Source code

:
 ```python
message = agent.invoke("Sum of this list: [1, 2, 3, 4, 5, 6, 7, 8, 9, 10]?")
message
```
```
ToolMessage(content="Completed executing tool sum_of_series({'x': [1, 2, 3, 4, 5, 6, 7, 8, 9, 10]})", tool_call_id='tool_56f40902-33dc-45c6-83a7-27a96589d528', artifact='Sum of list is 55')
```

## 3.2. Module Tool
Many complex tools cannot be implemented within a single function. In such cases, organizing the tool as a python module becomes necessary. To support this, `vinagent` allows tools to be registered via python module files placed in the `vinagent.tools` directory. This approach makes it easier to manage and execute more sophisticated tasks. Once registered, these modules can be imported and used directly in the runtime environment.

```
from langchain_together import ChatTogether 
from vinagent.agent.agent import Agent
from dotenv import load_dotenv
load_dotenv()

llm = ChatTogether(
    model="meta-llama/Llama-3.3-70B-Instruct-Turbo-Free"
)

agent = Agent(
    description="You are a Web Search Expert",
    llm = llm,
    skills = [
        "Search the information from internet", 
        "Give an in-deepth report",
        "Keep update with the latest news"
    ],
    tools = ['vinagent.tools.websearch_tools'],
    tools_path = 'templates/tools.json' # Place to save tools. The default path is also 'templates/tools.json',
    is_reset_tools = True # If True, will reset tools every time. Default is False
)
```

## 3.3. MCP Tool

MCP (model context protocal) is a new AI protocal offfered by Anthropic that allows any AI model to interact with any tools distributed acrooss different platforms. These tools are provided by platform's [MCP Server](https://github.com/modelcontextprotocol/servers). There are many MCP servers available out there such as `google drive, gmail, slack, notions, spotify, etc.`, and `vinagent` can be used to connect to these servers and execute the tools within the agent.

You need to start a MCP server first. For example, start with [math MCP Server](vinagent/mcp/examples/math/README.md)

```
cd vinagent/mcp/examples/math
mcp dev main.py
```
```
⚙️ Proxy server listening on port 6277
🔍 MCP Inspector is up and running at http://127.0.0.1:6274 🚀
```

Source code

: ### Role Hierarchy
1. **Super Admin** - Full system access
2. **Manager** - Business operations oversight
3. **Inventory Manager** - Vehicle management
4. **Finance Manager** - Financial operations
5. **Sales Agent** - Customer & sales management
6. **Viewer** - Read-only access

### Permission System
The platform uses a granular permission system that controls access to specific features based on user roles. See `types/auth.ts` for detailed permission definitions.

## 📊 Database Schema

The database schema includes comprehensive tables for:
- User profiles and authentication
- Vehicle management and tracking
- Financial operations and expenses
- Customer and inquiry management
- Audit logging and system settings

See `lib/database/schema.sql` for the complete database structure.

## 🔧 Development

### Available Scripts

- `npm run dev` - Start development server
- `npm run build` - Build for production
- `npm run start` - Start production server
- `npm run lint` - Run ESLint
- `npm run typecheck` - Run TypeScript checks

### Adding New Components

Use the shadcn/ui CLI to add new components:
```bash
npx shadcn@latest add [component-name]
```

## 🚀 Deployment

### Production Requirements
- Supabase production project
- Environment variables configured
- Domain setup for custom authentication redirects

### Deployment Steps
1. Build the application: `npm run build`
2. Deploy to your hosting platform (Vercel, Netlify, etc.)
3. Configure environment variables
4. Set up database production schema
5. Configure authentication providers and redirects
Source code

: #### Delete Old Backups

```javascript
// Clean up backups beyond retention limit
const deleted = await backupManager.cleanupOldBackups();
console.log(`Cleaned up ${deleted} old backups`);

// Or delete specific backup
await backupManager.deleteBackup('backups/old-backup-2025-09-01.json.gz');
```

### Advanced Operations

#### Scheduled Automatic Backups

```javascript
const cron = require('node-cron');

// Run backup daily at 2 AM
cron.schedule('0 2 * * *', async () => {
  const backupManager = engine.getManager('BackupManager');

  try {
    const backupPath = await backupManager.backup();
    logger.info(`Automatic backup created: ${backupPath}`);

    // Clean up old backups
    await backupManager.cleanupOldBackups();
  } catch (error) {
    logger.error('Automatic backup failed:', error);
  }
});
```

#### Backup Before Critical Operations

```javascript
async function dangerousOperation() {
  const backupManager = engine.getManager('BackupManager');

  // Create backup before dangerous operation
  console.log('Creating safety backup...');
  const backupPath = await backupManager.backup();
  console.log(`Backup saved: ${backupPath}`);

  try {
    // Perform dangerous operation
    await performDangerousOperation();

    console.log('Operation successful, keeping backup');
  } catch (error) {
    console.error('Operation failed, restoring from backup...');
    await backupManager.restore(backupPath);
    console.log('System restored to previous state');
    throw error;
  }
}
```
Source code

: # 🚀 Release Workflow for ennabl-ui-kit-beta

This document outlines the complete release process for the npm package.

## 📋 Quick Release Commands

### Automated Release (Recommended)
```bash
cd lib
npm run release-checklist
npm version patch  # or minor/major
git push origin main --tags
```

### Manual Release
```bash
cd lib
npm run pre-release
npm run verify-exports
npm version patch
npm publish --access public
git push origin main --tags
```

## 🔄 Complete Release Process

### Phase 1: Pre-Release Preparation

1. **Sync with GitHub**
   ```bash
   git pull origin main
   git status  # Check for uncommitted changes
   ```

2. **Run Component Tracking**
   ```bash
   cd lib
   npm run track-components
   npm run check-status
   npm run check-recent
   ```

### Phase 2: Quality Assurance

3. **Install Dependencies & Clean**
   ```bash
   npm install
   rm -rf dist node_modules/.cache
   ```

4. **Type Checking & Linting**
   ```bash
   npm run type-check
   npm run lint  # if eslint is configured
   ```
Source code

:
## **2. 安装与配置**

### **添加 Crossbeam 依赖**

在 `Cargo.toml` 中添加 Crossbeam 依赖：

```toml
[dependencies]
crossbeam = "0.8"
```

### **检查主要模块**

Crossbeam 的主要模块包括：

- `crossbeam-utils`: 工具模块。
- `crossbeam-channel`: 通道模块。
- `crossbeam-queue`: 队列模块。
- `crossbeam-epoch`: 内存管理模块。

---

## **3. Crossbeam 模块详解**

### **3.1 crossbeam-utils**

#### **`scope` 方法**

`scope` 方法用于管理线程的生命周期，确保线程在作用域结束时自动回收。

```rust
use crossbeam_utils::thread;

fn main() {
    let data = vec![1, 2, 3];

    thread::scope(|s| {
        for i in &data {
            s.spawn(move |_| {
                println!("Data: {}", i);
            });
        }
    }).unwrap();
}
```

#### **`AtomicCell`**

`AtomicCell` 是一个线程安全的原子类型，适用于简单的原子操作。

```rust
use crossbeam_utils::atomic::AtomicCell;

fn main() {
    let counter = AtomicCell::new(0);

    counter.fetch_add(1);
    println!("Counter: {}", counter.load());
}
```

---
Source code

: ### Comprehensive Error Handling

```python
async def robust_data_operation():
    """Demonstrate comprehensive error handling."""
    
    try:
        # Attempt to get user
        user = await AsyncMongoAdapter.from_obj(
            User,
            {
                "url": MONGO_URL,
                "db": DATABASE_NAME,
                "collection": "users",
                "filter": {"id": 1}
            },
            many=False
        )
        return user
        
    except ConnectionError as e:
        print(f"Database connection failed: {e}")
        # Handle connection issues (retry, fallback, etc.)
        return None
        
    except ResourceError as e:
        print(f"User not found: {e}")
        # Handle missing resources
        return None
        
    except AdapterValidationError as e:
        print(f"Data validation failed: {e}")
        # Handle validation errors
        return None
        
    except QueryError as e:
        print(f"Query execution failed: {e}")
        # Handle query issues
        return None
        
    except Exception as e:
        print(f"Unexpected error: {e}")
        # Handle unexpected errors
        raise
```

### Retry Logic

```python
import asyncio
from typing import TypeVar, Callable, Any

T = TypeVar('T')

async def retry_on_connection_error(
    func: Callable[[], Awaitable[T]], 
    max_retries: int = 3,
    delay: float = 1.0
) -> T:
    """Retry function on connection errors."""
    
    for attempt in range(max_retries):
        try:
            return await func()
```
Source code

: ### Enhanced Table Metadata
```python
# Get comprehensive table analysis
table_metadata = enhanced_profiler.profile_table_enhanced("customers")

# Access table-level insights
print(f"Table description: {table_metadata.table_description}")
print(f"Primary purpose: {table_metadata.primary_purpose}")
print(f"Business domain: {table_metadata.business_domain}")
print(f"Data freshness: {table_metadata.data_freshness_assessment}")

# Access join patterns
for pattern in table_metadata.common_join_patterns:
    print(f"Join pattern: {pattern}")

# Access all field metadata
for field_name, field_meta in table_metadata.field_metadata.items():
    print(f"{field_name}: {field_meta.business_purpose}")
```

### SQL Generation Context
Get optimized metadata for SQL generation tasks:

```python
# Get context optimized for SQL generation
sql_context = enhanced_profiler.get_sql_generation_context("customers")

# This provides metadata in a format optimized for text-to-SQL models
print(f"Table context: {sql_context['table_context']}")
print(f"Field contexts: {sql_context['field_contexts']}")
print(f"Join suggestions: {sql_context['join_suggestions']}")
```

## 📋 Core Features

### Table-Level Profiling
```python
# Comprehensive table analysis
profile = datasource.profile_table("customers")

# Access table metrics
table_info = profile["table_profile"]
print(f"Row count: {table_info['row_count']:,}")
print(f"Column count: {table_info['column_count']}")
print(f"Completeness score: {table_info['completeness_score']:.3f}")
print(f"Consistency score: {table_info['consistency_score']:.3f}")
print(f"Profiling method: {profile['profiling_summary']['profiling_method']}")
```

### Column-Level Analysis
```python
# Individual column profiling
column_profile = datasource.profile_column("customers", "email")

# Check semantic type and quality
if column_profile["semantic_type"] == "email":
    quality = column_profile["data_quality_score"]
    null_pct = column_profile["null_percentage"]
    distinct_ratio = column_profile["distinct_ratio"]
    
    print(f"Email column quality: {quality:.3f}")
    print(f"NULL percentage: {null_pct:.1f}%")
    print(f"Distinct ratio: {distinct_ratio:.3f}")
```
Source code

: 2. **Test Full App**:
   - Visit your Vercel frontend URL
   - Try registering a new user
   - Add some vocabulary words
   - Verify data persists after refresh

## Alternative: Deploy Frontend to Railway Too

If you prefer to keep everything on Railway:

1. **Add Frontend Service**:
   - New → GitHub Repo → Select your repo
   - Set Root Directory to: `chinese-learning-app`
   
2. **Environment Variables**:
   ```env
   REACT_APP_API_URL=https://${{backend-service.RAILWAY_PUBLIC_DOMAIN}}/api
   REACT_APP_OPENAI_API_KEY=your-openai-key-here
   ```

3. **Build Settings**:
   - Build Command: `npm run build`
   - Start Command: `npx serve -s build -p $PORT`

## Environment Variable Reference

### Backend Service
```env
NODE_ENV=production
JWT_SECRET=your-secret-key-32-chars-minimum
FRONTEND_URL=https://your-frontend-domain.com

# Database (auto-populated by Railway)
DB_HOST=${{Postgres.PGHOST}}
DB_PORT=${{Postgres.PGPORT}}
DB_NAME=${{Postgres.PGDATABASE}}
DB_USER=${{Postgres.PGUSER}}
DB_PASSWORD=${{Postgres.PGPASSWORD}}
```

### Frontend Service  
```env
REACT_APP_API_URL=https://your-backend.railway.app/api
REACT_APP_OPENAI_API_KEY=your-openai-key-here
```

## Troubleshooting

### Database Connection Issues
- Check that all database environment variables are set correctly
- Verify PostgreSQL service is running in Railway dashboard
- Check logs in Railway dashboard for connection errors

════════

__WORK ITEM__: Please output the exact lines of the records above, beginning with the first and stopping after the line that holds "## 3.2. Module Tool", and nothing else.

__THE COMPLETED TASK__:
Source code

:
 ```python
message = agent.invoke("Sum of this list: [1, 2, 3, 4, 5, 6, 7, 8, 9, 10]?")
message
```
```
ToolMessage(content="Completed executing tool sum_of_series({'x': [1, 2, 3, 4, 5, 6, 7, 8, 9, 10]})", tool_call_id='tool_56f40902-33dc-45c6-83a7-27a96589d528', artifact='Sum of list is 55')
```

## 3.2. Module Tool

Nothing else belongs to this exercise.